Yeah, right: one of the more entertaining aspects of this very entertaining film is the way the usual Hollywood conventions around this kind of story (remember, old guy passing on the torch) are gleefully ignored. This is a Tom Cruise movie: the man might be pushing 60, but he doesn’t make movies where anything slows him down. 

So while he trains the kids – including the perpetually smirking Hangman (Glen Powell) and Bradley “Rooster” Bradshaw (Miles Teller, in a rare likable role), son of Goose from the first film – it’s clear to everyone but commanding officer Beau “Cyclone” Simpson (Jon Hamm, in a rare serious role) that there’s only one man for a mission this impossible.

Hang on, where’s the drama if Maverick’s the most brilliant pilot alive? Turns out that Maverick is a bit of a failure as a human being outside a cockpit. His relationship with bar owner Penny Benjamin (Jennifer Connelly) is more about her deciding to give him one more try, as a parental figure to Rooster he’s a dud, and it’s not like he’d even have a career if not for Iceman covering his back.
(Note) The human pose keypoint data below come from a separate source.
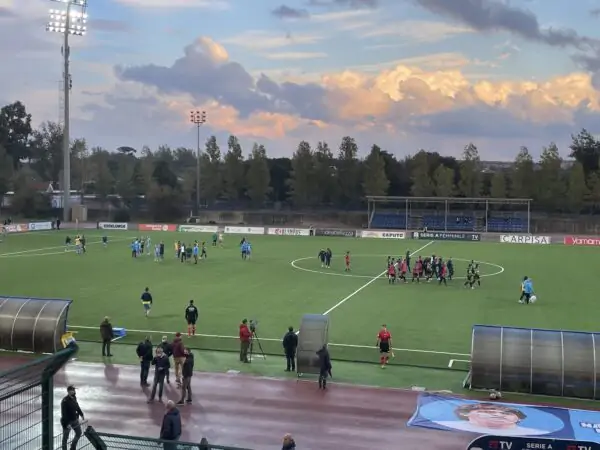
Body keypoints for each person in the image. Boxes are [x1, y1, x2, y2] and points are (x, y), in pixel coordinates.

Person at [60, 385, 84, 450]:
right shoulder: (65, 401)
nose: (74, 391)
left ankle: (72, 447)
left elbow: (77, 406)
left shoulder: (74, 398)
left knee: (79, 433)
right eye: (72, 390)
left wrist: (81, 414)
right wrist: (67, 424)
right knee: (65, 438)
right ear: (68, 391)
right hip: (67, 421)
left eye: (74, 390)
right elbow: (63, 413)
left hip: (75, 419)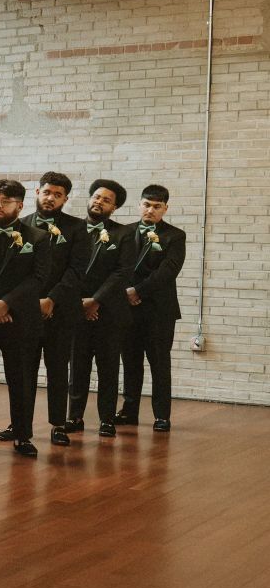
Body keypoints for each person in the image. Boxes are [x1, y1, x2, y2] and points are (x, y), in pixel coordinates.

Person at [5, 172, 89, 446]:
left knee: (57, 370)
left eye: (58, 194)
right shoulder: (20, 225)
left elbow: (76, 271)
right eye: (47, 192)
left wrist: (51, 299)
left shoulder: (77, 228)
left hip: (62, 311)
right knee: (23, 372)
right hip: (25, 312)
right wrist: (31, 302)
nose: (51, 198)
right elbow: (14, 272)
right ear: (37, 192)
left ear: (65, 199)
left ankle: (57, 424)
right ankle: (20, 427)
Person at [0, 179, 51, 458]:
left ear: (19, 205)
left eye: (4, 202)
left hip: (21, 321)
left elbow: (38, 278)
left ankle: (22, 434)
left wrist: (7, 304)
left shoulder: (37, 238)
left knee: (21, 379)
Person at [64, 179, 136, 443]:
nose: (98, 202)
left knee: (108, 367)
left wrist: (95, 300)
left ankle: (107, 419)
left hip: (109, 311)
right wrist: (79, 302)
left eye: (106, 200)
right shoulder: (71, 229)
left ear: (114, 207)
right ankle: (74, 416)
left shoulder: (124, 234)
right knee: (77, 365)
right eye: (96, 196)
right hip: (75, 310)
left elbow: (123, 271)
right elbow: (64, 269)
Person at [117, 184, 186, 432]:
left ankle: (161, 415)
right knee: (130, 361)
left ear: (165, 209)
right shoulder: (124, 232)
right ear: (139, 205)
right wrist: (126, 291)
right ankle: (129, 411)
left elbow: (168, 271)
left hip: (159, 310)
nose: (150, 210)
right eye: (147, 204)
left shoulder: (175, 236)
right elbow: (117, 267)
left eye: (157, 206)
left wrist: (138, 291)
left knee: (159, 363)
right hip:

Meanwhile up in the sky, there’s a lot of crazy flying going on. Cruise is notorious for pushing himself to the limit – yes, that’s him in the cockpit – and director Joseph Kosinski (Tron: Legacy) takes full advantage to go for broke in the extremely impressive aerial combat scenes. Seeing actual planes flinging themselves around the sky remains a very different experience from watching CGI action. This is the rare recent blockbuster that needs to be seen on the biggest screen you can find.

Honestly, none of this is even remotely realistic. Well, maybe the late appearance of an F-14 (the now obsolete plane that was the centrepiece of the first film) is; turns out Iran is still flying them. But as a glossy, fast-moving fantasy this hits all the right notes, serving up cliches with a smile and fan service with a wink while still delivering plenty of thrills. It’s a story where good looking people who are great at their job do impossibly exciting things and save the day. What more do you want from Hollywood?

Top Gun: Maverick is showing in cinemas, including Village Cinemas Geelong and Waurn Ponds Readings Cinema from tonight, Wednesday May 25.